With the interceptor logging to stdout
and OpenSearch running, the final piece of the puzzle, tackled in our fourth sprint, was connecting them with Fluent Bit. We deployed it as a DaemonSet
to ensure an instance runs on every node, collecting logs from all pods on that node.
# fluent-bit-configmap.yaml
apiVersion: v1
kind: ConfigMap
metadata:
name: fluent-bit-config
namespace: observability
labels:
app.kubernetes.io/name: fluent-bit
data:
fluent-bit.conf: |
[SERVICE]
Flush 1
Daemon Off
Log_Level info
HTTP_Server On
HTTP_Listen 0.0.0.0
HTTP_Port 2020
[INPUT]
Name tail
Tag kube.*
Path /var/log/containers/*.log
Parser docker
DB /var/log/flb_kube.db
Mem_Buf_Limit 5MB
Skip_Long_Lines On
[FILTER]
Name kubernetes
Match kube.*
Kube_URL https://kubernetes.default.svc:443
Kube_CA_File /var/run/secrets/kubernetes.io/serviceaccount/ca.crt
Kube_Token_File /var/run/secrets/kubernetes.io/serviceaccount/token
Kube_Tag_Prefix kube.var.log.containers.
Merge_Log On
Keep_Log Off
K8S-Logging.Parser On
K8S-Logging.Exclude Off
[FILTER]
Name parser
Match kube.*
Key_Name log
Parser json
Reserve_Data On # Important: keeps original fields
[OUTPUT]
Name opensearch
Match *
Host opensearch-http.observability.svc.cluster.local
Port 9200
Logstash_Format On
Logstash_Prefix service-logs
Retry_Limit False
The kubernetes
filter is the most powerful part of this configuration. It automatically enriches each log record with metadata from the Kubernetes API server, such as pod name, namespace, labels, and annotations. This provides invaluable context when debugging. The second parser
filter then processes the log
field itself, which contains our structured JSON from the Go application, promoting the nested JSON fields to top-level fields in the final document sent to OpenSearch.

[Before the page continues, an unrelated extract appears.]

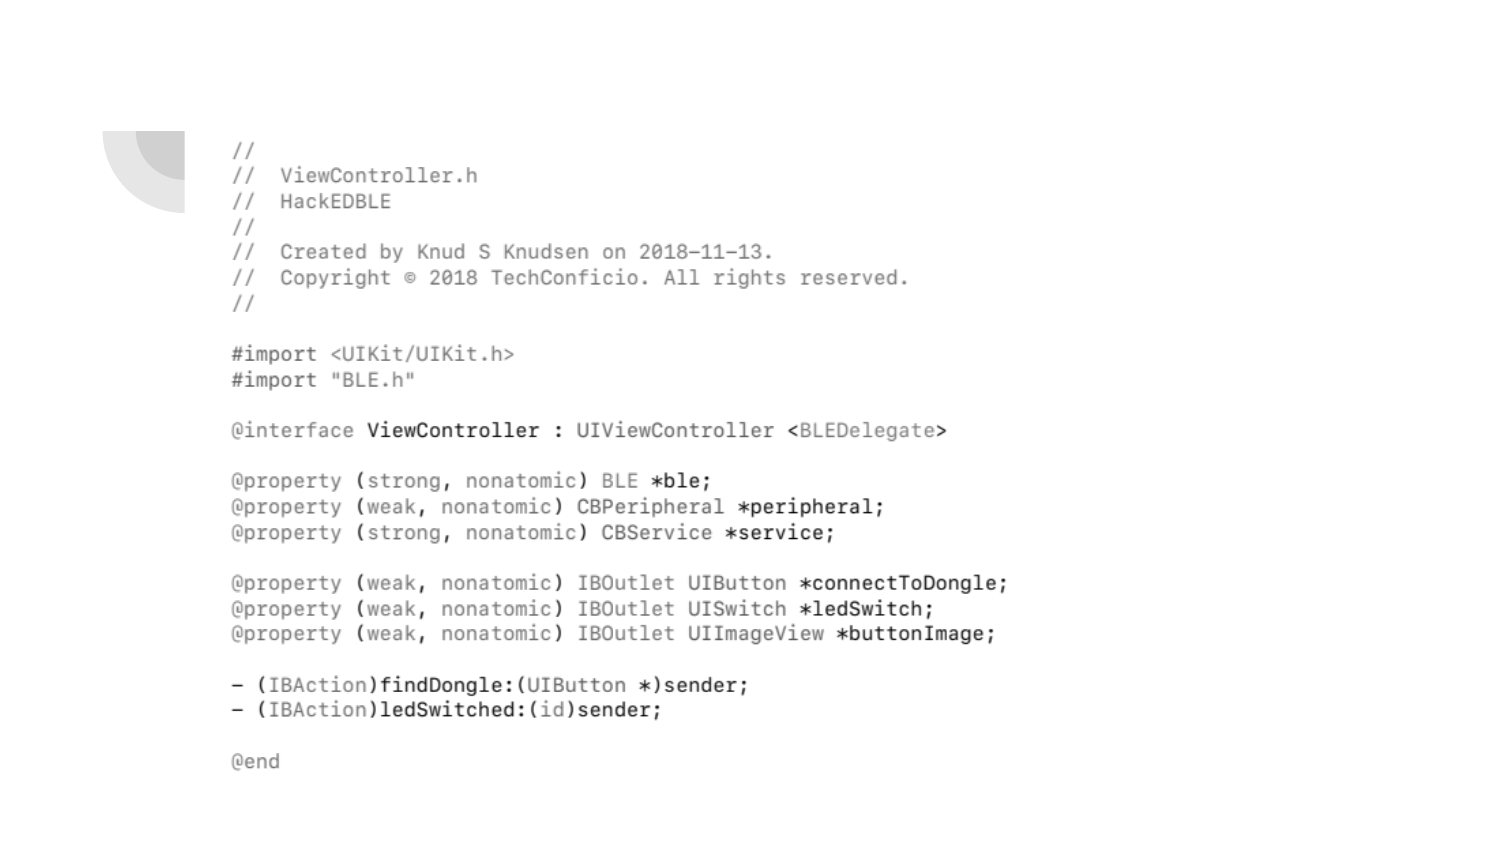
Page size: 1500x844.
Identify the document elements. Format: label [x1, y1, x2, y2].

With all components deployed, a request to one of our gRPC services now generates a rich document in OpenSearch. A query for a specific correlation_id
instantly returns all log entries for that request, in order, across all services it traversed. This capability, demonstrated at the end-of-sprint review, was a game-changer for our development and SRE teams, drastically reducing the time spent debugging distributed workflows.
The solution, however, is not without its limitations and areas for future iteration. This implementation focuses solely on logs and a simple correlation ID. It’s not a full distributed tracing solution. The next logical step would be to integrate OpenTelemetry, propagating trace and span IDs through the gRPC metadata and emitting trace data to an OpenTelemetry collector. This would allow us to visualize request latency breakdowns in tools like Jaeger or Grafana Tempo. Furthermore, self-managing OpenSearch carries a high operational burden for backups, upgrades, and scaling. As our data volume grows, we will need to implement robust automation for index lifecycle management (ILM) to move older data to warm or cold storage tiers to manage costs. Finally, the Scrum process itself highlighted a recurring challenge: while it enabled iterative progress, the unpredictable nature of R&D and debugging in a complex distributed environment made story point estimation notoriously difficult, often leading to sprint spillover that required careful management and communication with stakeholders.